The proof uses the Bernoulli polynomials $B_k(x)$ defined by $\frac{te^{xt}}{e^t - 1} = \sum_{k=0}^\infty B_k(x) \frac{t^k}{k!}$.

Step 1. On a single interval $[0, h]$, apply repeated integration by parts with $B_k(x/h)$: $\int_0^h f(x)\, dx = \frac{h}{2}[f(0) + f(h)] - \sum_{k=1}^p \frac{B_{2k}}{(2k)!} h^{2k}[f^{(2k-1)}(h) - f^{(2k-1)}(0)] + r_p$ where $r_p = -\frac{h^{2p+2}}{(2p+2)!}\int_0^h B_{2p+2}(x/h) f^{(2p+2)}(x)\, dx$.

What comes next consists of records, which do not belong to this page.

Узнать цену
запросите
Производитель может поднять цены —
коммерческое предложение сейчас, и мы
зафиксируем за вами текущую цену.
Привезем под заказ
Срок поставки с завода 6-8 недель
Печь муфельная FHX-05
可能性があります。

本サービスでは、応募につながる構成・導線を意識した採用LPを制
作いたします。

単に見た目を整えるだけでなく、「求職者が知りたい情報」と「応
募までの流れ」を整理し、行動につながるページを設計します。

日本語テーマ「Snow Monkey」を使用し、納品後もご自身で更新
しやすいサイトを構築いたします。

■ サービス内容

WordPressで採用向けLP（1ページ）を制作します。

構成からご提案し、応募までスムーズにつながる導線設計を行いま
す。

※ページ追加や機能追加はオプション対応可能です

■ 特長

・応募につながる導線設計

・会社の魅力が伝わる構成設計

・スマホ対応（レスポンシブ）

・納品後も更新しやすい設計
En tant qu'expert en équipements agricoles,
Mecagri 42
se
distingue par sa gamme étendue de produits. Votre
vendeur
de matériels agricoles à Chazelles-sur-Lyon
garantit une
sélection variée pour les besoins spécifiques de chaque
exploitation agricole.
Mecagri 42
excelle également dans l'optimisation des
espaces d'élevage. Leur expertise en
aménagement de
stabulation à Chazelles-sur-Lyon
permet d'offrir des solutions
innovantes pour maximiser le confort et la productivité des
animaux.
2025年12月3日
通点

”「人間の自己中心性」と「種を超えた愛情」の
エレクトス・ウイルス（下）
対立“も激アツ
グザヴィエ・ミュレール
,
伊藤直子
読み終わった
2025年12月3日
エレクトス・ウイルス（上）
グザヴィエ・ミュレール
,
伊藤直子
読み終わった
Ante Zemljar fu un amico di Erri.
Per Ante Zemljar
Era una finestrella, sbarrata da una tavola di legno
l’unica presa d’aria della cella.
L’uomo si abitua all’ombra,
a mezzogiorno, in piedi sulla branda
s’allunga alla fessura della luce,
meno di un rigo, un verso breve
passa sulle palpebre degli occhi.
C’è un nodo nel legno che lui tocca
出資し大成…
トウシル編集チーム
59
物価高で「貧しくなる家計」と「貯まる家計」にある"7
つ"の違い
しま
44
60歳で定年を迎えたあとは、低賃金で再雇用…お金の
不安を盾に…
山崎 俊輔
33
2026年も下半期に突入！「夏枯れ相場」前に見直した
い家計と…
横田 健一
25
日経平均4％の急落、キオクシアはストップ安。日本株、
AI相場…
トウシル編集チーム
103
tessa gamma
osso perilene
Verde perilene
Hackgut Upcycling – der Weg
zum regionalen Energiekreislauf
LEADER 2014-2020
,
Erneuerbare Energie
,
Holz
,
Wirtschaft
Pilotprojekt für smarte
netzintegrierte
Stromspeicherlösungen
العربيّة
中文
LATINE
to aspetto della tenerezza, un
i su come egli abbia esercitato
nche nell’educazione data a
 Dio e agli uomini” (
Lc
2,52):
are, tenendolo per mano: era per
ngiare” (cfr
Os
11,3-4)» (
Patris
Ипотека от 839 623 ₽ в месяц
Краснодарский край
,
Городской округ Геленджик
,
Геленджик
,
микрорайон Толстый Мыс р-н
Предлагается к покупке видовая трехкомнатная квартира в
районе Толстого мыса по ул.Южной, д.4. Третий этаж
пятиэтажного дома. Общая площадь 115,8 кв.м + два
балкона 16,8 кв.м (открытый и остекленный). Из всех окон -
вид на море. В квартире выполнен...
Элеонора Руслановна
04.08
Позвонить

Step 2. Sum over all subintervals $[x_j, x_{j+1}]$ for $j = 0, \ldots, n-1$. Interior derivative terms telescope: $f^{(2k-1)}(x_{j+1}) - f^{(2k-1)}(x_j)$ at shared nodes cancel, leaving only the boundary contributions $f^{(2k-1)}(b) - f^{(2k-1)}(a)$.

Step 3. The left side sums to $\int_a^b f(x)\, dx$ and the trapezoidal contributions sum to $T_n(f)$, yielding the stated formula. The remainder bound follows from $|B_{2p+2}(t)| \leq |B_{2p+2}|$ for $t \in [0,1]$. $\square$